The Wheels Are Always Turning at Venice Beach

January 06, 2002|ANDREW VONTZ

Venice Beach is like one of those giant magnets they use in junkyards to move the wrecked cars around--except that the Venice magnet seems to draw the world's free spirits.

John Holtz, 60, of Marina del Rey, has been one of the faithful congregating to roller dance at the Venice Beach boardwalk for close to 20 years. He stumbled onto skate dancers one weekend with his wife during the mid '80s and has made it back nearly every weekend since. "The only difference between winter and summer is that in the summer you use SPF 15 and in winter you use SPF 2. That's the beauty of L.A.," he says.

Over the past 25 years, the free-wheeling gathering has become a local institution. Perhaps the biggest draw for Holtz is the scene's all-embracing character. "This is a place to come and interface with people from every region or country in the world and also of every age, race, economic class and education," he says, noting that Tipper Gore, Madonna, Tony Danza and Sharon Stone have laced up and rolled with the crew. "There are no leaders. We're all equals."

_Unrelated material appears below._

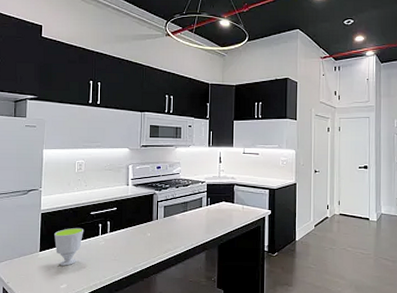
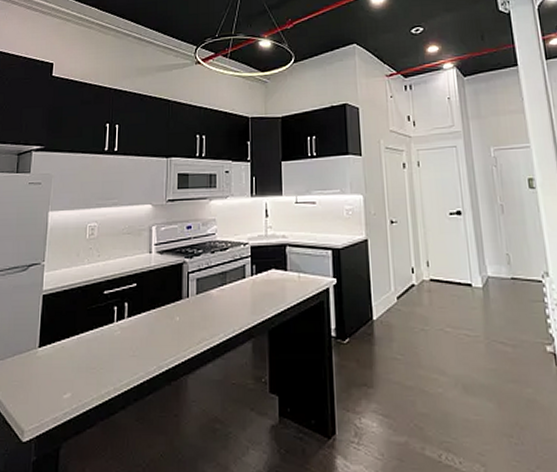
cup: present [54,228,84,266] -> none [58,313,95,367]

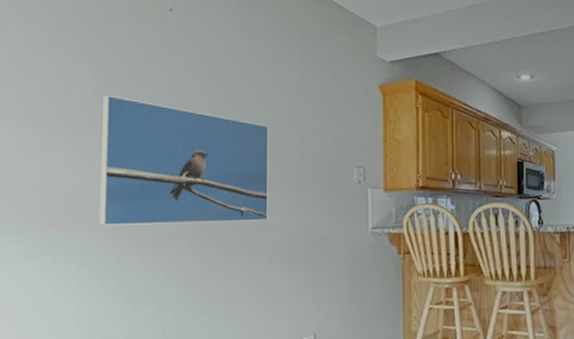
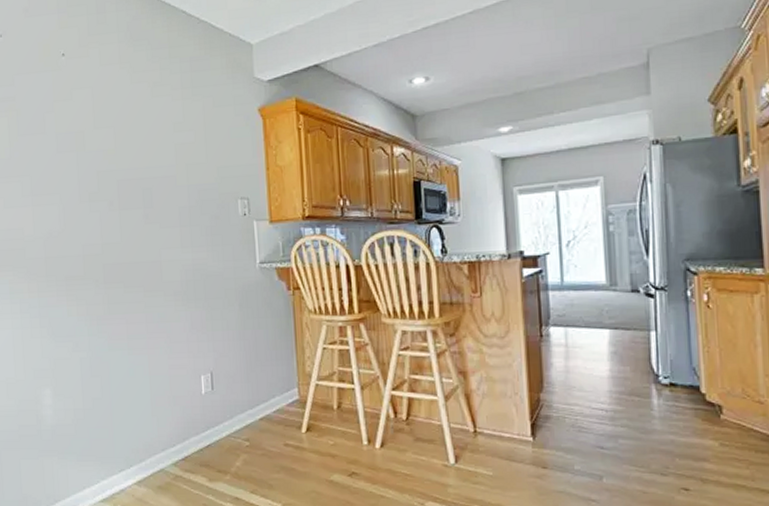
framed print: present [99,95,269,226] -> none [15,144,161,267]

In his civilian life, Holtz is a distributor for Caffe Appassionato, a coffee roasting company. In his skate dance life, Holtz's chief responsibility is helping to transport and set up the custom sound system used at the plaza. The scene gained momentum after the inauguration two summers ago of Skate Dance Plaza, a smooth concrete area for roller dancing. The plaza can pull upward of 170 skaters per day on summer weekends and about 60 during winter.

Holtz has kept rolling through job changes, an operation that removed two vertebrae in his back and the L.A. riots, when skaters of all creeds and colors skate danced against a backdrop of M-16-toting National Guardsmen while conflagrations raged to the east.

"The best relationships you've ever had are the ones you built on the playground," Holtz says. "And this is like a big playground.